__作業内容__:
(1) 次の(a)〜(c)が原文抜粋の内容と合っているかを「はい」か「いいえ」で答え、決め手となる原文抜粋の言葉をそのまま引用してください。
(a) 小柴昌俊さんが岩手に来たのは勤労感謝の日だった。
(b) 宇宙が誕生したとき、炭素もすでにできていた。
(c) 小柴昌俊さんはノーベル化学賞を取った人である。
(2) 原文抜粋で、私たちは「はるかな星がふるさと」の存在だと言える理由を、一〜三文で説明せよ。
(3) 原文抜粋について、次の問いに答えよ。
(a) 小柴昌俊さんは何の話をしに岩手に来たか。
(b) 宇宙が誕生したときにできた物質は何か。
(c) 話し手がみんなで確かめ合いたいと述べているものは何か。

うんと大所高所の話で、先週の勤労感謝の日に小柴昌俊さんというノーベル物理学賞を取った人が岩手に来て、それでニュートリノの話をするというのを聞きに行ったのですけれども、そのときに出た話で、改めて、ああ、そういえばそうなのだなと思ったのは、私たちの体をつくっている原子、分子というのは、ヘリウムと水素以外、炭素とか、あるいは酸素とか、窒素とか、そういう体をつくっているものはすべてどこかの星の中でできているのですよね。宇宙が誕生したときには、できた物質というのは水素とヘリウムだけで、水素、ヘリウム以上に重い物質というのは、どこかの星の中で水素、ヘリウムが圧縮されて初めてほかの炭素とか、そういうたんぱく質を構成するような物質というのは出てくるわけでありまして、我々はみんなどこかの星の中に一度いた、はるかな星がふるさとだという、そういう存在なわけですよ。それが今地球上にこういうふうにいて、こうやって出会い、また仕事をすることで食べていけるというのは、もうそれだけで本当におもしろい、何でこうなっているのかという話だなと、こう思ったのですけれども、そういうそもそもこれ宇宙のある不思議さ、そこで人が一人一人生きていくおもしろさというのをみんなで確かめ合いながら岩手県内でやっていけるといいなというふうに思っております。

__資料抜粋__:
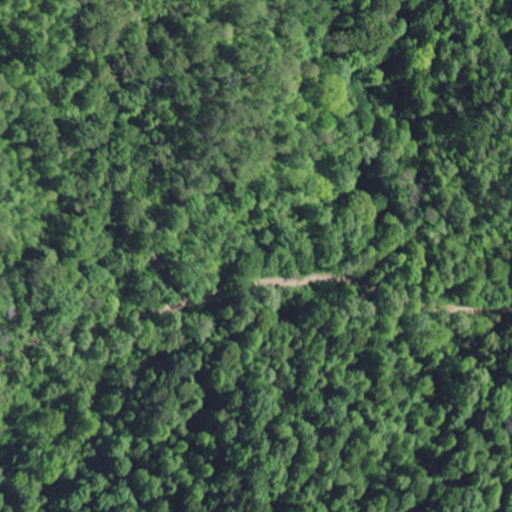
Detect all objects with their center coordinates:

__各作業の解答__:
(1)
(a) はい。「先週の勤労感謝の日に小柴昌俊さんというノーベル物理学賞を取った人が岩手に来て」
(b) いいえ。「宇宙が誕生したときには、できた物質というのは水素とヘリウムだけで」
(c) いいえ。「小柴昌俊さんというノーベル物理学賞を取った人」

(2) 宇宙の誕生時にできた物質は水素とヘリウムだけで、炭素や酸素、窒素など体をつくる重い物質は、どこかの星の中で水素とヘリウムが圧縮されて初めてできる。そのため、私たちの体をつくる原子や分子は一度どこかの星の中にあったことになる。

(3)
(a) ニュートリノの話
(b) 水素とヘリウム
(c) 宇宙のある不思議さと、そこで人が一人一人生きていくおもしろさ